*** Raw data ***

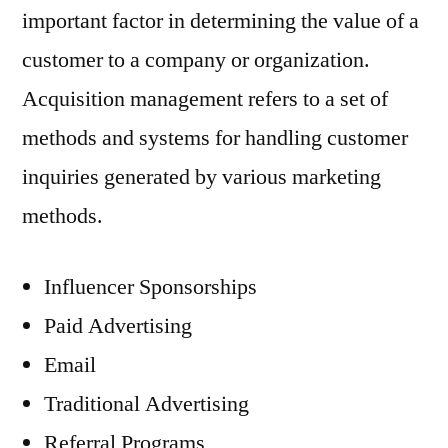
important factor in determining the value of a
customer to a company or organization.
Acquisition management refers to a set of
methods and systems for handling customer
inquiries generated by various marketing
methods.
Influencer Sponsorships
Paid Advertising
Email
Traditional Advertising
Referral Programs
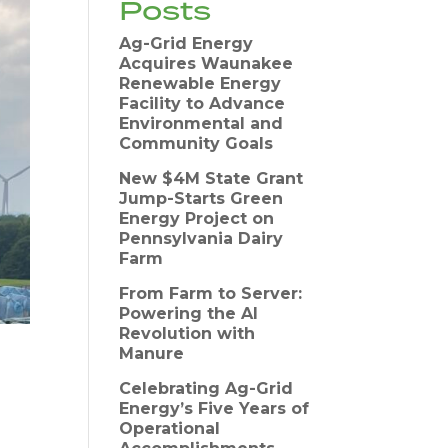
Posts
Ag-Grid Energy
Acquires Waunakee
Renewable Energy
Facility to Advance
Environmental and
Community Goals
New $4M State Grant
Jump-Starts Green
Energy Project on
Pennsylvania Dairy
Farm
From Farm to Server:
Powering the AI
Revolution with
Manure
Celebrating Ag-Grid
Energy’s Five Years of
Operational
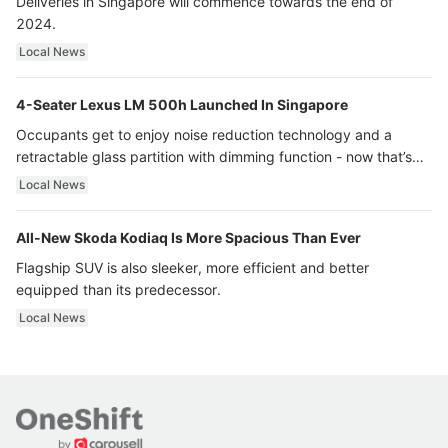
Deliveries in Singapore will commence towards the end of
2024.
Local News
4-Seater Lexus LM 500h Launched In Singapore
Occupants get to enjoy noise reduction technology and a
retractable glass partition with dimming function - now that’s
ultra luxury.
Local News
All-New Skoda Kodiaq Is More Spacious Than Ever
Flagship SUV is also sleeker, more efficient and better
equipped than its predecessor.
Local News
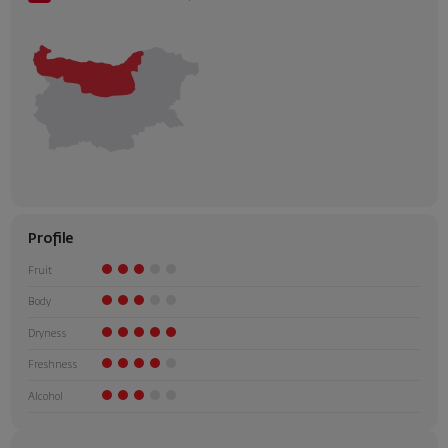
Profile
Fruit
Body
Dryness
Freshness
Alcohol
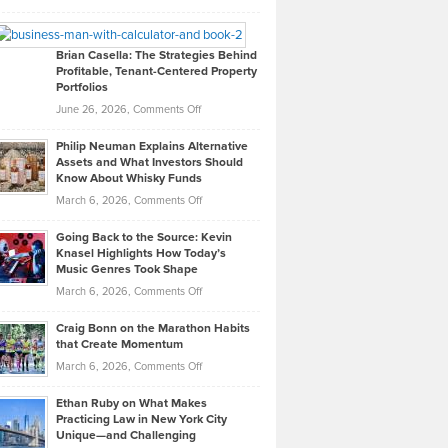
Leadership
William
Looks
Timlen
Like
Offers
Brian Casella: The Strategies Behind
Profitable, Tenant-Centered Property
in
Top
Portfolios
Software
Golf
on
June 26, 2026,
Comments Off
Development
Tips
Brian
to
Philip Neuman Explains Alternative
Casella:
Lower
Assets and What Investors Should
The
Your
Know About Whisky Funds
Strategies
Handicap
on
March 6, 2026,
Comments Off
Behind
in
Philip
Profitable,
2026
Going Back to the Source: Kevin
Neuman
Tenant-
Knasel Highlights How Today’s
Explains
Music Genres Took Shape
Centered
Alternative
Property
on
March 6, 2026,
Comments Off
Assets
Portfolios
Going
and
Craig Bonn on the Marathon Habits
Back
What
that Create Momentum
to
Investors
on
March 6, 2026,
Comments Off
the
Should
Craig
Source:
Know
Ethan Ruby on What Makes
Bonn
Kevin
Practicing Law in New York City
About
on
Knasel
Unique—and Challenging
Whisky
the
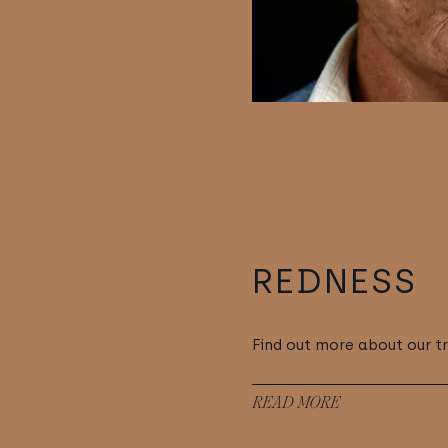
REDNESS
Find out more about our t
READ MORE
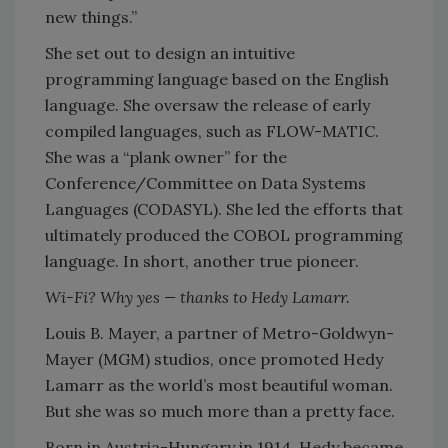
new things.”
She set out to design an intuitive
programming language based on the English
language. She oversaw the release of early
compiled languages, such as FLOW-MATIC.
She was a “plank owner” for the
Conference/Committee on Data Systems
Languages (CODASYL). She led the efforts that
ultimately produced the COBOL programming
language. In short, another true pioneer.
Wi-Fi? Why yes — thanks to Hedy Lamarr.
Louis B. Mayer, a partner of Metro-Goldwyn-
Mayer (MGM) studios, once promoted Hedy
Lamarr as the world’s most beautiful woman.
But she was so much more than a pretty face.
Born in Austria-Hungary in 1914, Hedy became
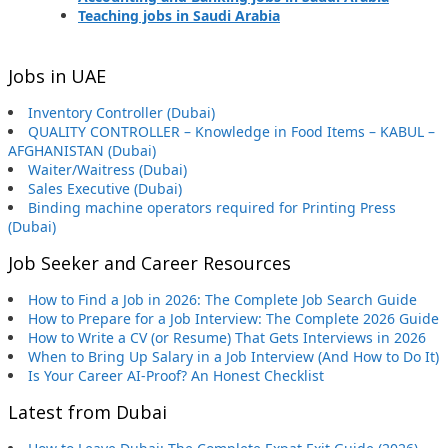
Teaching jobs in Saudi Arabia
Jobs in UAE
Inventory Controller (Dubai)
QUALITY CONTROLLER – Knowledge in Food Items – KABUL –
AFGHANISTAN (Dubai)
Waiter/Waitress (Dubai)
Sales Executive (Dubai)
Binding machine operators required for Printing Press
(Dubai)
Job Seeker and Career Resources
How to Find a Job in 2026: The Complete Job Search Guide
How to Prepare for a Job Interview: The Complete 2026 Guide
How to Write a CV (or Resume) That Gets Interviews in 2026
When to Bring Up Salary in a Job Interview (And How to Do It)
Is Your Career AI-Proof? An Honest Checklist
Latest from Dubai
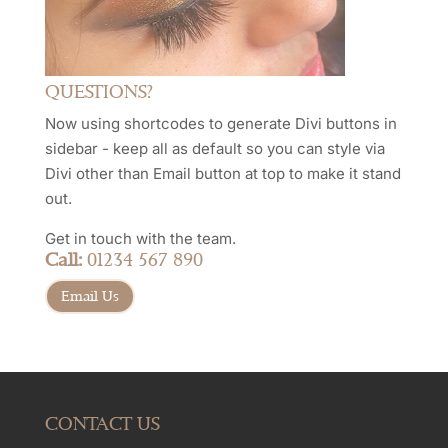
QUESTIONS?
Now using shortcodes to generate Divi buttons in
sidebar - keep all as default so you can style via
Divi other than Email button at top to make it stand
out.
Get in touch with the team.
Call:
01234 567 890
Email Us
CONTACT US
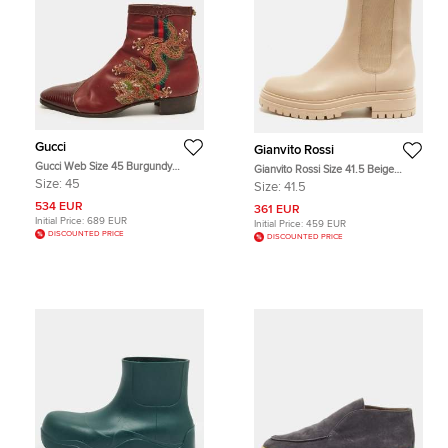
Gucci
Gianvito Rossi
Gucci Web Size 45 Burgundy
Gianvito Rossi Size 41.5 Beige
Leather and Lizard Embossed
Elastic and Leather Combat Boots
Size:
45
Size:
41.5
Leather Chelsea Boots
534 EUR
361 EUR
Initial Price:
689 EUR
Initial Price:
459 EUR
DISCOUNTED PRICE
DISCOUNTED PRICE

*** End of Raw data ***

**Written task**: Reproduce the lines from the start of the items through the line containing "Referral Programs", both included, without the pictures.

**Solution**:
important factor in determining the value of a
customer to a company or organization.
Acquisition management refers to a set of
methods and systems for handling customer
inquiries generated by various marketing
methods.
Influencer Sponsorships
Paid Advertising
Email
Traditional Advertising
Referral Programs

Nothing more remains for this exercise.